Now that TOTM blog traffic is hitting all-time highs, I thought it would be a good time to share a link to my most recently published paper, Terrorism Finance, Business Associations, and the “Incorporation Transparency Act.” It is highly critical of Senator Levin’s “Incorporation Transparency and Law Enforcement Assistance Act,” over which Senator Levin, Senator Lieberman, and the Obama Treasury Department are currently haggling.
I got the idea to write an article about this Act from reading posts from colleague Ribstein and blog neighbor Bainbridge some time ago. Senator Carl Levin has been pushing to mandate that states keep open registeries listing the names of all owners of business entities they form. There are a number of problems with this proposal. First, it is sold as an anti-terrorism measure. During the first two rounds of hearings on the bill, officials from the various law enforcement agencies made vague references to the war on terror, which…don’t get me wrong, I support wholeheartedly.
They did not, however, provide any meaningful analysis for why alternative entities stand at the heart of terrorism finance. To the extent that terrorism has involved intricate finance in the past, it has been through the Hawala system of underground Asian and Middle Eastern bankers. But hawaladars don’t form alternative entities…they have no reason to. Why would they need the protection of limited liability when the very nature of their business is, in both the United States and abroad, centrally an illicit enterprise?

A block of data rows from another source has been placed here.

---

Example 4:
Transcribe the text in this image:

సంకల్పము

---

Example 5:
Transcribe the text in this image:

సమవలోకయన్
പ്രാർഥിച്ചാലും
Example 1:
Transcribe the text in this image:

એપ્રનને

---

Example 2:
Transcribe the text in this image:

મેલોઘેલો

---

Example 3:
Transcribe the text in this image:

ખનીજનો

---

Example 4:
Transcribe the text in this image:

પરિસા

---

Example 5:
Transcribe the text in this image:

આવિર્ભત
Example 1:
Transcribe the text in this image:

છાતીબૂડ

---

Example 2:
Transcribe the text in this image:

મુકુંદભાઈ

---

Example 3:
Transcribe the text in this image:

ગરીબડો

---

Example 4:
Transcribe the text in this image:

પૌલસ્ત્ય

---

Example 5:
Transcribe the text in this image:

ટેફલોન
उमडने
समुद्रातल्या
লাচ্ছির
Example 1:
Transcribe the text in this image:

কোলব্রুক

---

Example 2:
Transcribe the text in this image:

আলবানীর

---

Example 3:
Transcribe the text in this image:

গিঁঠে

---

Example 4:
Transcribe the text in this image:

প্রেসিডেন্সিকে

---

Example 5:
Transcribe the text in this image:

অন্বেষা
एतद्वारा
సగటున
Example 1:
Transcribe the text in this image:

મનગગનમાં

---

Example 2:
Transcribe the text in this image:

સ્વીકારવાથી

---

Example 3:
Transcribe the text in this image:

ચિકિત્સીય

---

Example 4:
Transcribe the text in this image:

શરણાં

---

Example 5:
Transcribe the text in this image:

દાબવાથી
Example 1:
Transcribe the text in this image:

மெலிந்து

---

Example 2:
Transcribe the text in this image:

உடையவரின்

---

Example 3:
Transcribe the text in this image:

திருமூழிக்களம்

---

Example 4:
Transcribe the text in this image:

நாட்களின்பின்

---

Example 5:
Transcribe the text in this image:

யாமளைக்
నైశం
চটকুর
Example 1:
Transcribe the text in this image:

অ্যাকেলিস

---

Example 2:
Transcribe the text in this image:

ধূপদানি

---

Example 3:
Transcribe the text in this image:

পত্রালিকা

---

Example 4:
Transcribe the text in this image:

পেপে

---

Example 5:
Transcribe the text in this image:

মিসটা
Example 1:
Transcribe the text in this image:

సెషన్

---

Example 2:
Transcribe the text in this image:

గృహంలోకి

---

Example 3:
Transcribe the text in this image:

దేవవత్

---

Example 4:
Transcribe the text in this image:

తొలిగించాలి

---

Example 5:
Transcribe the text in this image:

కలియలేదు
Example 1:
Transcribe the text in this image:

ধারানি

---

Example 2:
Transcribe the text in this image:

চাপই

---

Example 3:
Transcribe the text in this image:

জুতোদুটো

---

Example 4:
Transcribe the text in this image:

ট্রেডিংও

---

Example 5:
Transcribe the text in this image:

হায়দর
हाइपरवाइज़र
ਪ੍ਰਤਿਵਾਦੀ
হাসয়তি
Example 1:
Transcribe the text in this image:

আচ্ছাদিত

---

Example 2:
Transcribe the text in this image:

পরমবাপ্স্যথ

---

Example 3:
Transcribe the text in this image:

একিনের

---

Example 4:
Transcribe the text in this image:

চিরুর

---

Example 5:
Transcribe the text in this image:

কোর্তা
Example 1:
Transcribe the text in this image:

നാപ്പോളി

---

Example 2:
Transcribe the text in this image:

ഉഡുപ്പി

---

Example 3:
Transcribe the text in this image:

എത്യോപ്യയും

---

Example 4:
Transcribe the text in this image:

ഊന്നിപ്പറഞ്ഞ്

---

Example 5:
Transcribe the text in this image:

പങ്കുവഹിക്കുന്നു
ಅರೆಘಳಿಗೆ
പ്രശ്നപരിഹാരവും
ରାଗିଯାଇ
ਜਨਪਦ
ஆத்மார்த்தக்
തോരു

Moreover, hawaladars function within a system of cultural and family bonds, with reputational costs as paramount, allowing them to transfer money outside of a sophisticated wire transfer system. To a hawaladar, protection from personal liability for entity obligations is entirely useless. But more importantly, the 9/11 Report describes how most international terrorists have been self-financing their activity, both from legal employment and illicit credit card fraud and drug distribution. Also remember that the 9/11 hijackers did not use LLCs or LLPs in their activities either, and to the extent terrorists continue to use the banking system the Patriot Act already provides an extensive surveillance mechanism that the Levin Bill does precious little to supplement. Even more ridiculously, the Levin Bill anticipates owners filing their identification with the relevant state of formation, thus we would rely on terrorists to accurately report their ownership information!
The Levin Bill fails to achieve its stated objective. The truly pernicious part of the bill is the cost that would accompany its implementation. Business privacy is an important element of business entity use. Imagine if, instead of acquiring tracts of land in Florida through acquiring shell entities, Roy Disney had to acquire tracts through the Disney company directly? Making beneficial ownership information public can potentially result in reapportionment of bargaining leverage because it potentially reveals insight about one party’s walk-away point.

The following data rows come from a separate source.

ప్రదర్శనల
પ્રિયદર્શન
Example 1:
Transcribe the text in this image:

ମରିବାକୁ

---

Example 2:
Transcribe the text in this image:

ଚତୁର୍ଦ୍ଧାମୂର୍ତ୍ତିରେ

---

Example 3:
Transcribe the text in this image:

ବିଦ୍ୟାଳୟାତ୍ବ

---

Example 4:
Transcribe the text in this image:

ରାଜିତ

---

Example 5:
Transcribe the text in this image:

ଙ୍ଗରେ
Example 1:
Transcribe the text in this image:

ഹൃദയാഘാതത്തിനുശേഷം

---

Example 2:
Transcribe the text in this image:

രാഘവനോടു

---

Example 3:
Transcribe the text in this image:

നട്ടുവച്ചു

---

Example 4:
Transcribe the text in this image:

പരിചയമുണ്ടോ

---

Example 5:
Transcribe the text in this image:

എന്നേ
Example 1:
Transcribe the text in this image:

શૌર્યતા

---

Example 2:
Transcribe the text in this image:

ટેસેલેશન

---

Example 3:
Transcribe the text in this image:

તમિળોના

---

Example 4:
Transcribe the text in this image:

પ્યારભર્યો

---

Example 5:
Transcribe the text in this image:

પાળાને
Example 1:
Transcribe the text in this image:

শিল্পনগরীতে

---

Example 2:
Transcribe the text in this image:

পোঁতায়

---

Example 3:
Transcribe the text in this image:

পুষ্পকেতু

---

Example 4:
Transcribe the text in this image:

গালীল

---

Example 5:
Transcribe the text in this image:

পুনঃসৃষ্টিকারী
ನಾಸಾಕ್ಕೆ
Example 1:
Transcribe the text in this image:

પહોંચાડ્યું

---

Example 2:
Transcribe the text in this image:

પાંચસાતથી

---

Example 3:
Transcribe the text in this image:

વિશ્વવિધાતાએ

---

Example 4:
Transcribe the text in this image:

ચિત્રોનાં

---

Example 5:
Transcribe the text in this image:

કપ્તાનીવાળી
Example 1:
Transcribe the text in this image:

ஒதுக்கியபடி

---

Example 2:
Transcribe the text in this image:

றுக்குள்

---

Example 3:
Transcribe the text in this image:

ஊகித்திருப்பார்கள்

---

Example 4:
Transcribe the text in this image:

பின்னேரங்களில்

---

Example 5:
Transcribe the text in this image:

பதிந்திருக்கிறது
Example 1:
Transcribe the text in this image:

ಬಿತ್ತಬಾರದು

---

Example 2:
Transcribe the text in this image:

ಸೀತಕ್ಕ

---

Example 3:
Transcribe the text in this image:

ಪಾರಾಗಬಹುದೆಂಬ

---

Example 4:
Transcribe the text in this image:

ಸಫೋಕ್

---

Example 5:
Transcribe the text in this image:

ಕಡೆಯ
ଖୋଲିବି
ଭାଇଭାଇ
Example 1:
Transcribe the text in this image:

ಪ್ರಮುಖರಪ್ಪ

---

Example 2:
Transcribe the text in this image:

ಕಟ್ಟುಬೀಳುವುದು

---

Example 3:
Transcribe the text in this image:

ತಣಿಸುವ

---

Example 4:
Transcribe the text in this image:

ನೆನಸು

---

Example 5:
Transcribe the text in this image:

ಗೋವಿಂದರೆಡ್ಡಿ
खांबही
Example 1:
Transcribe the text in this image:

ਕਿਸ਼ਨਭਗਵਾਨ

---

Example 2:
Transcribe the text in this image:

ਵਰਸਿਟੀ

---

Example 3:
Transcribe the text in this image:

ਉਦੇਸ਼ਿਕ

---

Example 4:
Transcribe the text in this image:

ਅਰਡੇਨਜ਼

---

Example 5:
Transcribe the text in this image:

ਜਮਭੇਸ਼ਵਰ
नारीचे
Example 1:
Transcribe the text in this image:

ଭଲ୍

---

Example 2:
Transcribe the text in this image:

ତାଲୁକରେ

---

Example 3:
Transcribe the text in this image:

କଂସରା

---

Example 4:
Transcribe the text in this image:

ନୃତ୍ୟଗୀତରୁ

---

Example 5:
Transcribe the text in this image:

The Levin Bill reporting obligations are triggered by ownership. But what is an owner? If I am the only creditor of an LLC, and I have all of the LLC’s assets secured as collateral, and the debt covenants provide me with veto power over all LLC decisions, am I an owner? This part could get very tricky. The Levin Bill ties in the definition of “ownership” to “control.” That will get even trickier. Furthermore, the Bill harms the entire enabling purpose of alternative entities. One important advantage of using alternative entities is the freedom to design governance structures appropriate for a particular venture. But where governance structures are arranged to avoid Levin Reporting obligations, rather than to create governance structures appropriate for a particular venture, that benefit of the alternative entity form is lost.
All in all, a very bad bill. TOTM readers, be sure to write your Congressman.
UPDATE: One reader comments “If you’ve ever done due diligence for fraud, you would support this bill.” Not true. I agree completely that due diligence is a vital element of business relationships, so important in fact that I think its a bad idea for due diligence to be managed by the federal government in this context.